Psalm 119:89 reminds us that truth originates not in human manuscripts, but in the eternal counsel of God. Combined with John 21:25 - "Jesus did many other things... if all of them had been written down, the world itself would be unable to contain the volumes" We are confronted with a key theological insight: not all truth has been written, but all truth is known. In Scripture, it is clarified that omission from man's history does not imply absence from God's history. So, even when the earthly record is incomplete, the heavenly record has been completed.
 
Again, it is true that manuscripts such as Codex Sinaiticus omit stories like the Pericope Adulterae (John 7:53–8:11), leading some to question its authenticity. Yet, early Christians like Didymus the Blind (pre-Nicene era) affirmed the passage’s existence in "certain Gospels." Augustine later wrote that some scribes intentionally excluded the story out of fear it could be misused to justify sin using the story of the Pericope Adulterae.
 
“Certain persons of little faith... removed from their manuscripts the Lord's act of forgiveness toward the adulteress.” (Augustine 'De Adulterinis Coniugiis' - 419 A.D.)
 
This demonstrates that the story may have been removed due to fear, politics, or human discretion, but not by divine silence.
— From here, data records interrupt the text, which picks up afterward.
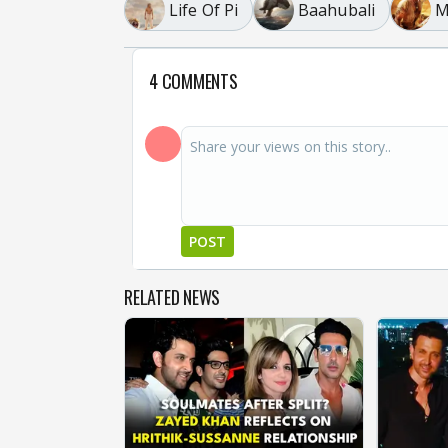
Life Of Pi
Baahubali
M
4 COMMENTS
POST
RELATED NEWS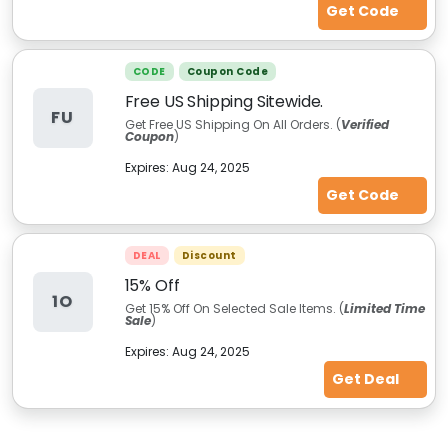
Get Code
CODE
Coupon Code
Free US Shipping Sitewide.
FU
Get Free US Shipping On All Orders. (
Verified
Coupon
)
Expires:
Aug 24, 2025
Get Code
DEAL
Discount
15% Off
1O
Get 15% Off On Selected Sale Items. (
Limited Time
Sale
)
Expires:
Aug 24, 2025
Get Deal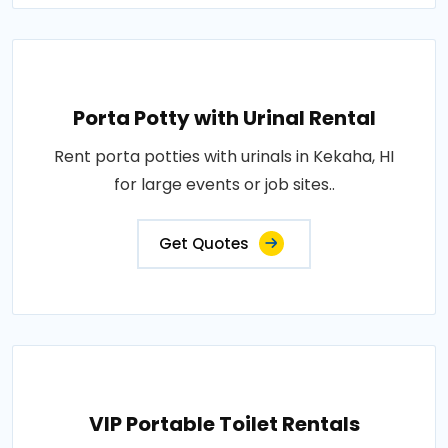
Porta Potty with Urinal Rental
Rent porta potties with urinals in Kekaha, HI
for large events or job sites..
Get Quotes
VIP Portable Toilet Rentals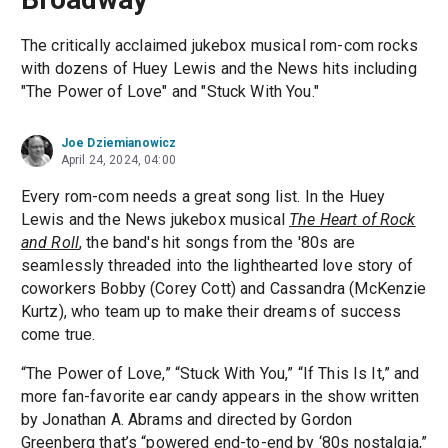
The critically acclaimed jukebox musical rom-com rocks
with dozens of Huey Lewis and the News hits including
"The Power of Love" and "Stuck With You."
Joe Dziemianowicz
April 24, 2024, 04:00
Every rom-com needs a great song list. In the Huey
Lewis and the News jukebox musical
The Heart of Rock
and Roll
, the band's hit songs from the '80s are
seamlessly threaded into the lighthearted love story of
coworkers Bobby (Corey Cott) and Cassandra (McKenzie
Kurtz), who team up to make their dreams of success
come true.
“The Power of Love,” “Stuck With You,” “If This Is It,” and
more fan-favorite ear candy appears in the show written
by Jonathan A. Abrams and directed by Gordon
Greenberg that’s “powered end-to-end by ‘80s nostalgia,”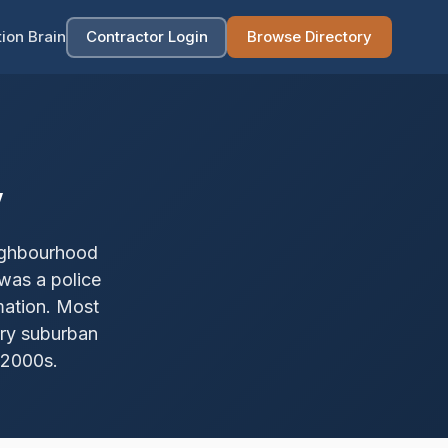
ion Brain
Contractor Login
Browse Directory
w
eighbourhood
was a police
mation. Most
ury suburban
 2000s.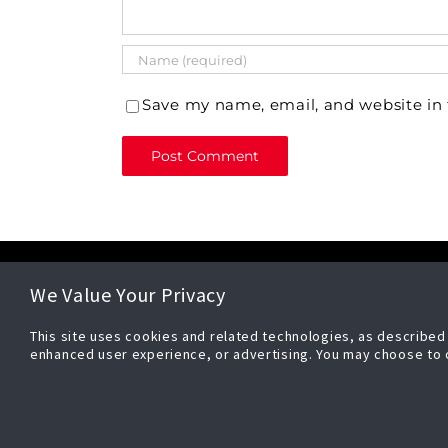
Save my name, email, and website in 
CONTACT
ADDRESS
We Value Your Privacy
(833) 737-5625
Security E
This site uses cookies and related technologies, as described i
sales@securityesys.com
| Johnson 
enhanced user experience, or advertising. You may choose to 
support@securityesys.com
5757 N Gre
Milwaukee
Privacy Po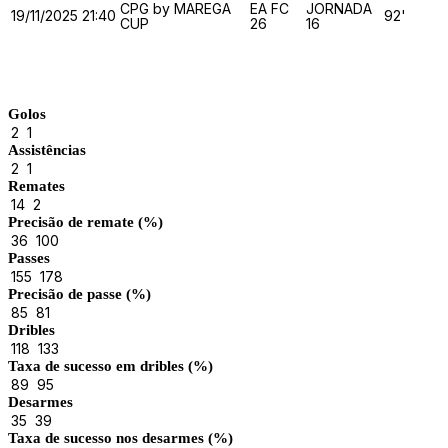
CPG by MAREGA
EA FC
JORNADA
19/11/2025
21:40
92'
CUP
26
16
Match Stats
Golos
2
1
Assistências
2
1
Remates
14
2
Precisão de remate (%)
36
100
Passes
155
178
Precisão de passe (%)
85
81
Dribles
118
133
Taxa de sucesso em dribles (%)
89
95
Desarmes
35
39
Taxa de sucesso nos desarmes (%)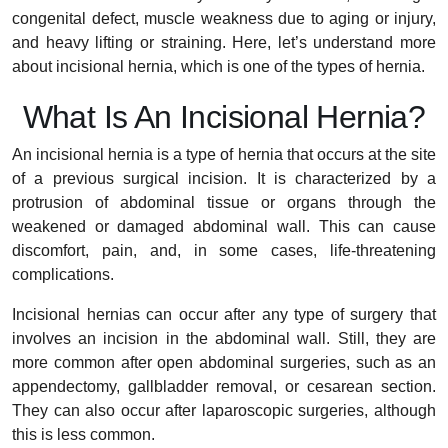
congenital defect, muscle weakness due to aging or injury,
and heavy lifting or straining. Here, let’s understand more
about incisional hernia, which is one of the types of hernia.
What Is An Incisional Hernia?
An incisional hernia is a type of hernia that occurs at the site
of a previous surgical incision. It is characterized by a
protrusion of abdominal tissue or organs through the
weakened or damaged abdominal wall. This can cause
discomfort, pain, and, in some cases, life-threatening
complications.
Incisional hernias can occur after any type of surgery that
involves an incision in the abdominal wall. Still, they are
more common after open abdominal surgeries, such as an
appendectomy, gallbladder removal, or cesarean section.
They can also occur after laparoscopic surgeries, although
this is less common.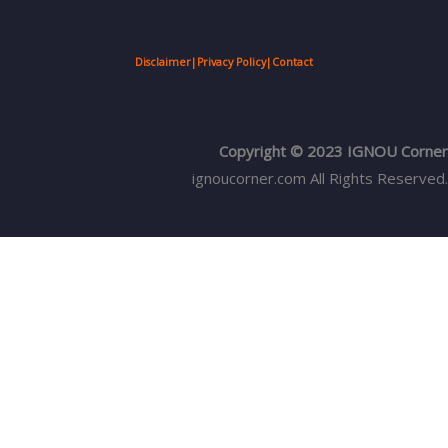
Disclaimer
|
Privacy Policy
|
Contact
Copyright © 2023 IGNOU Corner
ignoucorner.com
All Rights Reserved.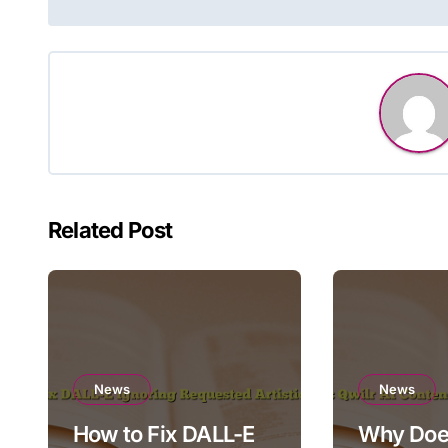
navigation
Related Post
News
News
How to Fix DALL-E
Why Does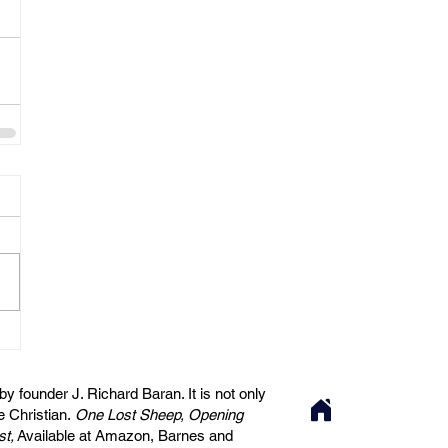
 founder J. Richard Baran. It is not only
he Christian.
One Lost Sheep, Opening
st,
Available at Amazon, Barnes and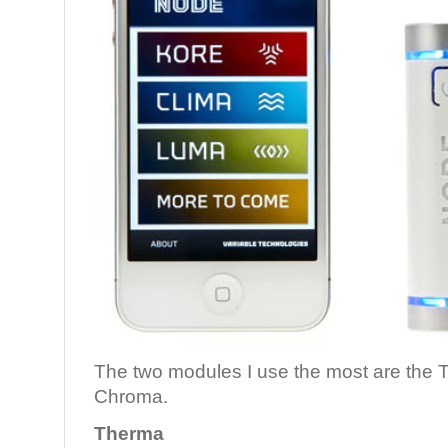
The two modules I use the most are the 
Chroma.
Therma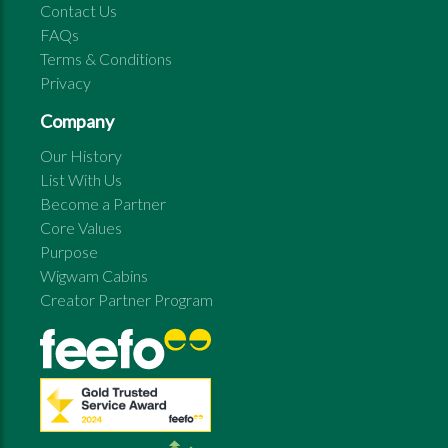
Contact Us
FAQs
Terms & Conditions
Privacy
Company
Our History
List With Us
Become a Partner
Core Values
Purpose
Wigwam Cabins
Creator Partner Program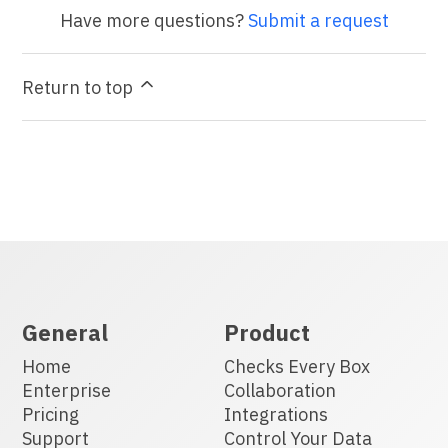
Have more questions?
Submit a request
Return to top
General
Product
Home
Checks Every Box
Enterprise
Collaboration
Pricing
Integrations
Support
Control Your Data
In light of Psalm 119:89, we must remember that God's word is "SETTLED" [Greek: Natsab = stationed/established] in heaven before it’s written on earth.
 
This challenges an empirical view of truth. If divine revelation is only accepted when it aligns with surviving manuscripts, the church’s oral tradition, apostolic memory, and lived theology are undermined. The early church did not rely solely on manuscripts, but on witnesses, oral, and Spirit-led preservation. As Tertullian wrote in the 2nd century:
 
“We do not need curiosity after Christ Jesus, nor inquiry after the gospel. When we believe, we desire to believe nothing more. For this we believe, that there is nothing else which we ought to believe.” - Prescription Against Heretics, Ch. 7–8.
 
Scripture acknowledges its own incompleteness—yet affirms the completeness of God's eternal counsel.
 
The failure to accept any truth that has not been recorded in early papyri amounts to ignoring the 'heavenly library' where truth is established. There is a consensus among Scripture, tradition, and theology that the absence of paper does not imply the absence of preservation. Despite the fact that earth has not penned it, that does not mean heaven has not done so. As Christians, we believe that the eternal Word, who is Jesus Christ, the Logos (John 1:1-14), has embodied and preserved all truth, some written, some spoken, and some remembered in the heart of the Church. The Word of God cannot fail - even if manuscripts do. That is the beauty and greatness of infallibility over inerrancy.
 
"And there are also many other things which Jesus did, which if they were written in detail, I suppose that even the world itself would not contain the books that would be written." (John 21:25).